Python: чтение и анализ файлов CSV - PullRequest
0 голосов
/ 06 декабря 2018

У меня есть файл CSV с именами учеников и их средними показателями по 8 предметам.Я должен подсчитать, какие ученики получили почетную грамоту (в среднем 80 или выше) и какие ученики получили предметную награду (самая высокая оценка по каждому предмету).Я сделал часть ролла чести, и это работает, но я не могу заставить часть награды за предмет работать.Как бы мне заставить это работать?Я не могу понять!

Вот мой код:

import csv

with open('C:/Users/rohan/Desktop/Google Drive/honourCSVreader/honour.csv') 
as csv_file:
    csv_reader = csv.reader(csv_file, delimiter=",")

    # Honour Roll
    print('The honour roll students are:')
    for col in csv_reader:
        if not col[0] or col[1]:
            for row in csv_reader:
                if (int(row[2]) + int(row[3]) + int(row[4]) + int(row[5]) + 
                int(row[6]) + int(row[7]) + int(row[8]) + int(row[9])) / 8 
                >= 80:
                    print(row[1] + " " + row[0])
    # Subject Awards
    print('The subject award winners are:')
    for col in csv_reader:
        if not col[0] and not col[1]:
            name = []
            maximum_grade = 0
            subject = []
            for col[2:] in csv_reader:
                if col > maximum_grade:
                    subject = row
                    maximum_grade = col
                    name = [col[1], col[0]]
                    print(str(name) + ' - ' + str(subject))

А вот файл 'чести' (список студентов): https://1drv.ms/x/s!AhndVfox8v67iggaLRaK7LTpxBQt

Спасибо!

Ответы [ 3 ]

0 голосов
/ 06 декабря 2018

Работая над более хорошим способом сделать это так, чтобы код был чистым, модульным и понятным.

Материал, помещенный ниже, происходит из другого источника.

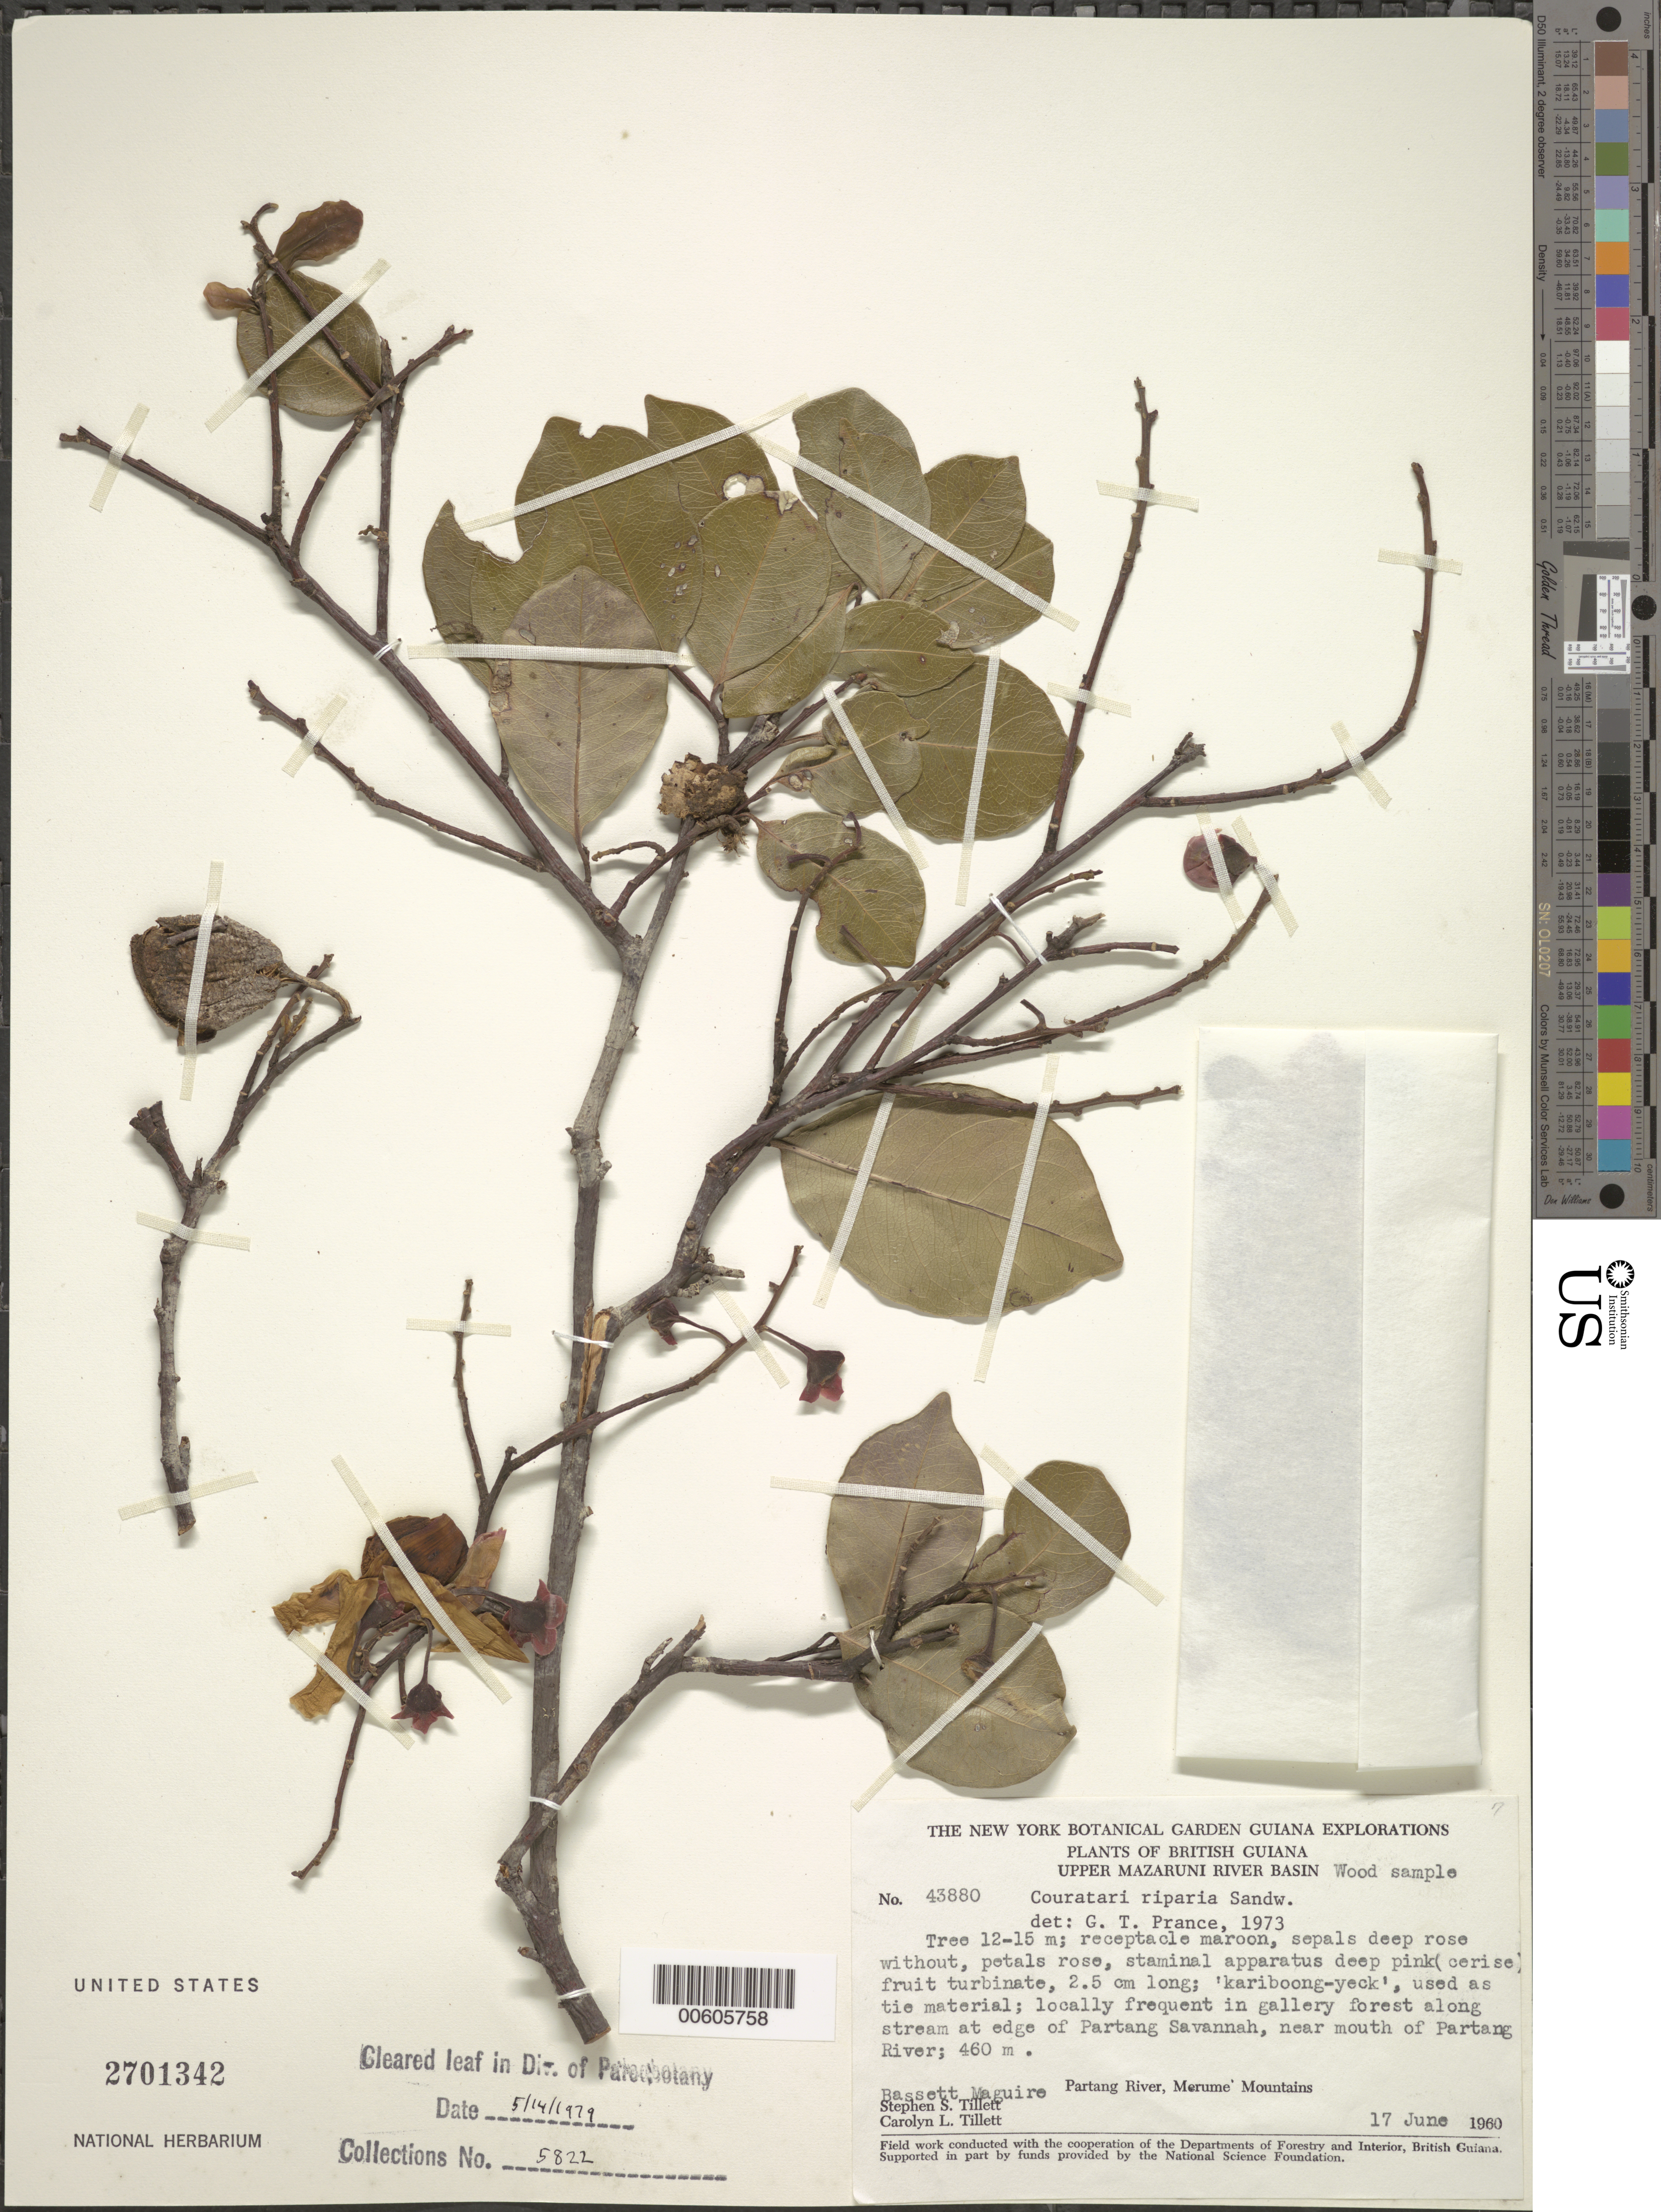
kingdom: Plantae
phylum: Tracheophyta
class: Magnoliopsida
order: Ericales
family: Lecythidaceae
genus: Couratari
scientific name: Couratari riparia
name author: Sandwith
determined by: Prance, G. T.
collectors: B. Maguire, S. S. Tillett & C. L. Tillett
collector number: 43880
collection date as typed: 17-Jun-60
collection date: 1960-06-17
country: Guyana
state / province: Cuyuni-Mazaruni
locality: Imbaimadai Savanna, adjacent to Partang Rapids, Partang River, Merume Mts.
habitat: Savannas adjacent to Partang Rapid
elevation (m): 460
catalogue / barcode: US 2701342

https://paiza.io/projects/e/35So9iUPfMdIORGzJTb2NQ

Сначала прочитайте данные ученика как словарь.

import csv

with open('data.csv') as csv_file:
    csv_reader = csv.DictReader(csv_file, delimiter=",")
    for line in csv_reader:
        print line

Вывод:

{'History': '39', 'Last': 'Agalawatte', 'Science': '68', 'Gym': '88', 'Music': '84', 'English': '97', 'Art': '89', 'First': 'Matthew', 'Math': '79', 'Geography': '73'}
{'History': '95', 'Last': 'Agorhom', 'Science': '95', 'Gym': '80', 'Music': '93', 'English': '95', 'Art': '72', 'First': 'Devin', 'Math': '60', 'Geography': '80'}
{'History': '84', 'Last': 'Ahn', 'Science': '98', 'Gym': '71', 'Music': '95', 'English': '91', 'Art': '56', 'First': 'Jevon', 'Math': '95', 'Geography': '83'}
{'History': '97', 'Last': 'Ajagu', 'Science': '69', 'Gym': '82', 'Music': '87', 'English': '60', 'Art': '74', 'First': 'Darion', 'Math': '72', 'Geography': '99'}
{'History': '74', 'Last': 'Akahira', 'Science': '90', 'Gym': '71', 'Music': '79', 'English': '94', 'Art': '86', 'First': 'Chandler', 'Math': '89', 'Geography': '77'}

Намного приятнее работать правильно?

Теперь подумайте о каждой строке как о студенте, а затем напишите две функции, которые оценивают, является ли студентподходит для любого списка.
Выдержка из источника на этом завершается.